Diego Rivera mural at the Detroit Institute of Arts
Art under threat … Diego Rivera mural at the Detroit Institute of Arts. Photograph: Joshua Lott/Reuters

"Support the DIA", pleads the website of the Detroit Institute of Arts. It might seem like the kind of message every museum puts out, inviting people to become friends or make donations – but under the civilised tone is a note of panic.

The DIA is the first of the US's great museums ever to face the break-up of its collection for financial reasons. With Detroit officially bankrupt, creditors are pressurising the city to sell off some of the museum's first-rate art. The fatal coincidence of a broke city and a rampaging art market makes this temptation very real. Can Detroit's art museum survive?

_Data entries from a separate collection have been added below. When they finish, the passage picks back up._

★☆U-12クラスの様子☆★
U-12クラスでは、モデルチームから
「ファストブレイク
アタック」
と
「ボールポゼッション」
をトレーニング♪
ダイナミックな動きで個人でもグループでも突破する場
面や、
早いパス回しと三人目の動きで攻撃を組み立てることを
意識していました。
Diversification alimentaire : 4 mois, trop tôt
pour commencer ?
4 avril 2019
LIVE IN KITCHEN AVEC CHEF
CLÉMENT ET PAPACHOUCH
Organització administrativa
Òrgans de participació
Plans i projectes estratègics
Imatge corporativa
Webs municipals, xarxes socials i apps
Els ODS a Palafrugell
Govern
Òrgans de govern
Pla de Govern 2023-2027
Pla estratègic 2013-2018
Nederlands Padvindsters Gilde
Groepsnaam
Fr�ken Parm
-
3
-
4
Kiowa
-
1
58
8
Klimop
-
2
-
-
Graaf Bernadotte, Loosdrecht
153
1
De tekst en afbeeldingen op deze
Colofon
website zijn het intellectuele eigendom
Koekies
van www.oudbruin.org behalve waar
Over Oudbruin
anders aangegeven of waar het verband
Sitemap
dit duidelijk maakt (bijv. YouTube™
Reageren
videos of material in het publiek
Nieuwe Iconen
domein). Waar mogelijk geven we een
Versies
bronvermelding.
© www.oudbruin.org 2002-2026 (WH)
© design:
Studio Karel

This is an extraordinary image of the US in decline. There are many amazing things that strike visitors to the country, but the superb museums that exist across this vast nation are among its glories. These museums are monuments to the rise of the US to the forefront of global economies between 1880 and 1960. Palaces of culture from the Metropolitan Museum of Art in New York to the Menil Collection in Houston bear witness to the largesse of triumphant capitalists in an age of robber barons, oil wells and skyscraper ambition.

The Detroit Institute of Arts is a classic example. In its expansive Rivera Court is a mural by Diego Rivera – the Marxist painter who, paradoxically, was in demand to decorate citadels of American wealth in the 1930s. Rivera's mural is a homage to the workers in Detroit's motor industry. The success of that industry loaded Detroit's art museum with riches, just as the industry's demise now threatens it.

So what are the artistic riches Detroit's creditors are salivating over? This museum's outstanding collection includes one of the most celebrated American paintings, Cotopaxi (1862) by Frederic Church. It also boasts Van Gogh's Portrait of Postman Roulin (1888), The Three Skulls (c1900) by Cezanne and Whistler's Nocturne in Blue and Gold – The Falling Rocket (1875).

Just to name these paintings is to realise that the DIA really is one of the US's great art galleries. Will it now be broken up by the very market forces that created it in the first place?

I can't helping thinking this has the seed of a great American novel about money, culture and tragedy. Let's hope it has a happy ending and that American civilization will triumph over American market savagery.